A bi-continental private company, The Kora Workshop emerged with facilities in UK, France and Senegal, devoted to making, selling and teaching kora.
USA country musician Steve Pile studied kora with Jali Bakary Konteh, then worked for years in the USA to raise money used to build a lovely school in Gambia to teach kora and other traditional Mandinka music. There were and are others with related missions.
Those additional stories will be treated elsewhere in this WWW site. This page is more narrowly focused on how Alhaji Bai Konte and his family brought their kora artistry to North America, with the help of many people and organizations, so numerous that they will be treated in other “backstory” pages.

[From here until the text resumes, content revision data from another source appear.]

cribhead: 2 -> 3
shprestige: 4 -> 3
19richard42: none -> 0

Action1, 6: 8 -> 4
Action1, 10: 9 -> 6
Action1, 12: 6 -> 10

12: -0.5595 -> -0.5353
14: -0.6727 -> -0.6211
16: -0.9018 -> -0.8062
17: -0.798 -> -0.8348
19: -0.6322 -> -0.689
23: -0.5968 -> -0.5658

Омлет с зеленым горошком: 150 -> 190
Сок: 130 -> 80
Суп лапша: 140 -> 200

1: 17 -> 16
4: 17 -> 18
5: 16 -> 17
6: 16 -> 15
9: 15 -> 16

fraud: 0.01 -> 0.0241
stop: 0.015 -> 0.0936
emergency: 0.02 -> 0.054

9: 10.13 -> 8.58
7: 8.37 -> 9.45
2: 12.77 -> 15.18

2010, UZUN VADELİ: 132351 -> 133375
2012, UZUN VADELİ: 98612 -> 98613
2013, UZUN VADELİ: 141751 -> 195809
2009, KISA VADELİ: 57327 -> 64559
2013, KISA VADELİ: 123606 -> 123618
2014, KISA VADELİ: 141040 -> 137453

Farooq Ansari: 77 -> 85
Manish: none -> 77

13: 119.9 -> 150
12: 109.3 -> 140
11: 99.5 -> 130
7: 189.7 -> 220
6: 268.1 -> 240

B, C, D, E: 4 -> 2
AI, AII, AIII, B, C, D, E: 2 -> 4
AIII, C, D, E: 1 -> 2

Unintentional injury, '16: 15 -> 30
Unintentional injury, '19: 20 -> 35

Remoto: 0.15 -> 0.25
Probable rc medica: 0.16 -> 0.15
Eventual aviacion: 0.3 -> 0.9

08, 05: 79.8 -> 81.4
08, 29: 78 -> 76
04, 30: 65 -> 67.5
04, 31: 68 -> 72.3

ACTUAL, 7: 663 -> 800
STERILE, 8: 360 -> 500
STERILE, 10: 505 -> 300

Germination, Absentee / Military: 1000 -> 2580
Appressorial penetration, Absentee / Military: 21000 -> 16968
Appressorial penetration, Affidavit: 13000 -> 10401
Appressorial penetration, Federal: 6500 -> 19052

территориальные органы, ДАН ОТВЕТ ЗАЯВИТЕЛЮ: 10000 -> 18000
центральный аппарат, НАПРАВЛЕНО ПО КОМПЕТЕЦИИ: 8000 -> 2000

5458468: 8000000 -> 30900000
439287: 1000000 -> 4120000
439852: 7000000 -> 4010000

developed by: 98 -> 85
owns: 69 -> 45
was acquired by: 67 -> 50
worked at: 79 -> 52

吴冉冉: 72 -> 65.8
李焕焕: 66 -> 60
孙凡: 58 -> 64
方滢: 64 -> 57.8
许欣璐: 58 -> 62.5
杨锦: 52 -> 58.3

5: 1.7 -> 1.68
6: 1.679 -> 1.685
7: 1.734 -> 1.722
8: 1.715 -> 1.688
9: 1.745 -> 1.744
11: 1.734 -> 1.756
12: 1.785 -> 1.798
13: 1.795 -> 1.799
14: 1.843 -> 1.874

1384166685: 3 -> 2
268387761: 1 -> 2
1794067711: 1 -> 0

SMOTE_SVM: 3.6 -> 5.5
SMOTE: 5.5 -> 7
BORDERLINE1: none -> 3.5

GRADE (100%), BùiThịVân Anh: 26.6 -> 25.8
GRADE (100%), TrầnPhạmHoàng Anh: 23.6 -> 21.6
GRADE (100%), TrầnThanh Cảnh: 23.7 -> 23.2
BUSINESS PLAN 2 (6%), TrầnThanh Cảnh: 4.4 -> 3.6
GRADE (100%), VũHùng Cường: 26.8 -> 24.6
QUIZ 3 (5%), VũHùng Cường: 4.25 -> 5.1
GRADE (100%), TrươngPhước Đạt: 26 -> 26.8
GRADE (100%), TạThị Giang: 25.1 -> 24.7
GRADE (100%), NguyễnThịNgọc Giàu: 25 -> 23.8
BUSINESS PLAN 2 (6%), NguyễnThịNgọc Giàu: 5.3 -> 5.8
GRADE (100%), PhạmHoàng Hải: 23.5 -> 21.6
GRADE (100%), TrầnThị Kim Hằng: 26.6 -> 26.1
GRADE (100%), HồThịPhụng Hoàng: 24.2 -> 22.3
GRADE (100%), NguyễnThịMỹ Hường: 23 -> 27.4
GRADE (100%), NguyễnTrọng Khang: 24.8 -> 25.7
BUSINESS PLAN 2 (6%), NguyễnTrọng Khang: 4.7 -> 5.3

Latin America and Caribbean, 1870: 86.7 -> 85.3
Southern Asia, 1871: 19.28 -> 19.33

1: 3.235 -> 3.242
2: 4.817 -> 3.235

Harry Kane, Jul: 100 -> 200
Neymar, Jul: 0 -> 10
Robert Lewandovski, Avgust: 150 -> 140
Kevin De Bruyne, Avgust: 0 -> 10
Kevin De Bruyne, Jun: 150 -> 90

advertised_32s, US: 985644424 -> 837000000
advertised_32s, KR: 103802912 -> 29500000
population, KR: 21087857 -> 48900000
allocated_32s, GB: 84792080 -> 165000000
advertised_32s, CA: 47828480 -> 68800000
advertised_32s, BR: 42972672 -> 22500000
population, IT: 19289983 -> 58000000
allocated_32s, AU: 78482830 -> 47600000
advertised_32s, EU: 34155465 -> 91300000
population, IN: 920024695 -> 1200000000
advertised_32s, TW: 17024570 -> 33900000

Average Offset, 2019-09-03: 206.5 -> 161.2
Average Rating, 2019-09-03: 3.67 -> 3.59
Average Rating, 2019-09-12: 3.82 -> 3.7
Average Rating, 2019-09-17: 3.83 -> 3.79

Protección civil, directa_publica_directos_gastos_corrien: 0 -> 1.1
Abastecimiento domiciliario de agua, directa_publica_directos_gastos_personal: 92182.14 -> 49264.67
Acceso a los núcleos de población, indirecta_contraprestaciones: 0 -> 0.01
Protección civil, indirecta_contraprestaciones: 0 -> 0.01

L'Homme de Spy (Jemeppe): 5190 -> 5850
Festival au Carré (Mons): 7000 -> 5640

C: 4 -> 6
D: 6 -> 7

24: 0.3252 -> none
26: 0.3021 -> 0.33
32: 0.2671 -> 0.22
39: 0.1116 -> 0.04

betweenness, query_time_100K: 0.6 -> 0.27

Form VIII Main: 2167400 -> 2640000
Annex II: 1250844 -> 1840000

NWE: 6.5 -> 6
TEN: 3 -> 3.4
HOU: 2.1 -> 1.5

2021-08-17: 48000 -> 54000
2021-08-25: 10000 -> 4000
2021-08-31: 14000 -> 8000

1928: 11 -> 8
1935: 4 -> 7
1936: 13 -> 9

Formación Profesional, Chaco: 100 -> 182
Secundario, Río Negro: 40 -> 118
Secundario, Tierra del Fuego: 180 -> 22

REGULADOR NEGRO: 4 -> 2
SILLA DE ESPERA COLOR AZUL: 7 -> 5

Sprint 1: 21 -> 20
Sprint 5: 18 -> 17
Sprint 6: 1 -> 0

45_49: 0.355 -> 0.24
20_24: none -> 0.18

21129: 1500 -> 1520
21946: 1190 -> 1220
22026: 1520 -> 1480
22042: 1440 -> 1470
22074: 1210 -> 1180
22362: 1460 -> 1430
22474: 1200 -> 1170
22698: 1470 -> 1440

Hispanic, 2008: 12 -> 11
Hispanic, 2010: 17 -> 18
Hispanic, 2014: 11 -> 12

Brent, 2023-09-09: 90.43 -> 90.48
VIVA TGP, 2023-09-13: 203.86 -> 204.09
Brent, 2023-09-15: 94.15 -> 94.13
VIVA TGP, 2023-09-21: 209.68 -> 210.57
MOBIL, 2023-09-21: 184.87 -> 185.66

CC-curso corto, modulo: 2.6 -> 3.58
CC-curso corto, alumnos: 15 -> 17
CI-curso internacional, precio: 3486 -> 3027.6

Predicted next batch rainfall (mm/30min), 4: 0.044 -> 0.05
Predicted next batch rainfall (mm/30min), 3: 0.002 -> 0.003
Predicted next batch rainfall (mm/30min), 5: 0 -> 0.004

Here is a brief overview of Alhaji Bai Konte’s part in the story of how the kora came to North America.
Wearing a majestic robe bedecked with gold threads and a stately maroon fez, his first show was at Franklin and Marshall College, near his home base at Lincoln University, Pennsylvania. The standing room only audience was transfixed as if spellbound. The sound of strings plucked and strummed seemed to arise from thin air, filling the packed hall with shimmering cross currents of melody and counterpoint in subtly pulsing rhythms. His face beaded in sweat from intense concentration, Alhaji Bai Konte from Brikama, Gambia, finished with a rousing glissando and stood bowing to prolonged applause. He followed with an encore, so brilliant that it was added to his album when it was re-released years later as a CD.
His entire summer flew by just like that. One ovation followed another: New Orleans Jazz and Heritage Festival, National Festival on The Mall, Philadelphia Folk Festival, Mariposa Folk Festival and many more all that summer.
In 1979 Alhaji Bai Konte and Dembo Konte performed in two concerts celebrating the 10th Anniversary of Woodstock in Madison Square Garden’s Felt Forum. There, they played with the most popular acts of the day, including maestro Taj Mahal, Richie Havens, Country Joe and the Fish, Canned Heat and others. Taj’s performance with the Kontes was so outstanding that it was featured in a Hollywood quality documentary filmed live at the Felt Forum.
Gambia’s Alhaji Bai Konte teased unimaginable music from his Kora, a 21-stringed African harp that some people say dates back more than four hundred years. He went on to tour the USA for six and a half additional years as a duo, paired at different times with one or the other of his two sons, Dembo Konte and Malamini Jobarteh.
After 1981 the family went on to tour the world until Alhaji Bai Konte’s untimely death in 1983. Dembo Konte and Malamini Jobarteh continued touring the globe for more than two decades until their deaths; Malamini in 2013 and Dembo in 2014.
Alhaji Bai Konte opened the door for all Kora musicians who followed him to North America. Dembo Konte and Malamini Jobarteh released more albums. Like their father, they played venue after venue, country after country, reaching a huge audience through live performances and on Radio and TV.
The late Alhaji Bai Konte was Mandinka by decent, an oral historian, a marabou, musician and a griot’s griot.